Il ajoute: «Il est vrai que l’absence de chaque passager signifie moins de risques d’infection, mais nous voulons travailler car le coût de la vie est exorbitant et nous avons des enfants à l’école, alors comment peut-on payer le loyer, et combien la personne qui travaille comme chauffeur et n’a pas de voiture gagnera-t-elle? La vérité est que les conditions de ces personnes sont devenues très difficiles avec la baisse de leurs revenus, sachant que de nombreux taximen travaillent toute la journée car le couvre-feu nous oblige de retourner chez nous très tôt.

Brahim, un autre taximan, a également déclaré: « Nous semblons être chanceux par rapport aux transporteurs interurbains, mais la réalité est autre chose. Le protocole imposé par les autorités compétentes pour reprendre l’activité est très strict, et il diminue le revenu. »

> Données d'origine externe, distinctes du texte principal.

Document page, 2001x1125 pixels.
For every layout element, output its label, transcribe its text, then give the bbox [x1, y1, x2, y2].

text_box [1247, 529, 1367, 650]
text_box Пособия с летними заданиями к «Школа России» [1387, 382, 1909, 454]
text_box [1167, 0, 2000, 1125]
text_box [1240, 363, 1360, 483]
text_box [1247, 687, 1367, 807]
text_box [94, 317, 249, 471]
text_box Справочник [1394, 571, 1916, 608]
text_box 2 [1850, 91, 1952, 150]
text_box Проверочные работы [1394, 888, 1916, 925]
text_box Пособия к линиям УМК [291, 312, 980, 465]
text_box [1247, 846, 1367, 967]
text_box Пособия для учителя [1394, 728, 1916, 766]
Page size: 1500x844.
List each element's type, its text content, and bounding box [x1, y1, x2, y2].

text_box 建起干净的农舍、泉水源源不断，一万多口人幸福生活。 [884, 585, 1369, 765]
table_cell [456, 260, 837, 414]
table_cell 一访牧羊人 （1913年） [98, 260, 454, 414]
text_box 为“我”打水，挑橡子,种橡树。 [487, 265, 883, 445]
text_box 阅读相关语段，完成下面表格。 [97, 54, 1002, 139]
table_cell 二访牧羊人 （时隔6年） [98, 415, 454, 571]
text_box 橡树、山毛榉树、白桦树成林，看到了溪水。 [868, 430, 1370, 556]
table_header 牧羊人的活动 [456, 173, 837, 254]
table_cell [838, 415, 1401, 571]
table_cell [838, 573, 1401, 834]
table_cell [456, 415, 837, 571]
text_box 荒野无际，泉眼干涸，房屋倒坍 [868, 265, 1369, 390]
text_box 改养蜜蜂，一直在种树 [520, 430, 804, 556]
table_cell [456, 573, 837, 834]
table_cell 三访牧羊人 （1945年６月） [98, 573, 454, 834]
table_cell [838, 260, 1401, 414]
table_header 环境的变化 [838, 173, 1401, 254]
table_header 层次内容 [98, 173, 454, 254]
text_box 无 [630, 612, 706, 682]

Ce protocole sanitaire comprend l’imposition de la distanciation physique entre les passagers et la disponibilité des désinfectants avec obligation de porter le masque tant pour le conducteur que pour le passager, et ne pas dépasser le nombre de passagers mentionné dans l’attestation d’assurance.

Il poursuit: «Je me livre souvent à des altercations énervantes avec les clients à cause des mesures barrières, pourtant nous sommes à l’aise par rapport à nos autres collègues, et je ne cache pas que j’ai traversé des circonstances difficiles ces derniers mois en raison de la paralysie de l’activité.

Les propriétaires de taxi individuels, ou ce que l’on appelle ‘’Car App’’, sont les principaux bénéficiaires de la quarantaine et du couvre-feu qui oblige les gens à se dépêcher de rentrer chez eux avant l’heure spécifiée, mais malgré cela, ils disent qu’ils souffrent également de mesures de prévention injustes et de risques. Ils disent qu’ils sont plus susceptibles d’être infectés car ils ne savent pas quels clients sont porteurs du virus.

Abdallahi, propriétaire d’un taxi individuel, dit qu’il travaillait la nuit et qu’il a appris où aller chercher ses clients dans les rues et les quartiers de la vie nocturne de la capitale, mais avec le couvre-feu, il a été forcé de travailler pendant la journée après la fermeture des salles de cérémonies et des restaurants nocturnes à partir de 20 heures.

Il ajoute qu’au début, il a eu du mal à s’adapter à la nouvelle situation, mais le grand problème auquel il fait face aujourd’hui plus particulièrement est qu’il a du mal à convaincre certains clients de porter les masques.

Les propriétaires de taxi individuels se plaignent du grand nombre de dépenses, qui sont devenues un fardeau qui réduit le bénéfice attendu, mais ils admettent qu’ils sont mieux lotis que leurs collègues travaillant dans d’autres taxis.

Mamadou, chauffeur de taxi étranger, a indiqué qu’il tenait à porter un masque, et à montrer la propreté de sa voiture en plaçant un désinfectant sur la tableau de bord pour rassurer les clients et se protéger, soulignant que l’acquisition de ce matériel a alourdi les charges financières qu’il encourt mensuellement, notamment dans les premières périodes de crise qui ont vu une hausse des prix de ces produits.

Le risque d’infection continue de menacer ceux qui empruntent le transport en commun, tels que les bus de toutes sortes et les petites voitures, surtout si les voyageurs ne respectent pas les mesures barrières telles que le port du masque et la distanciation physique.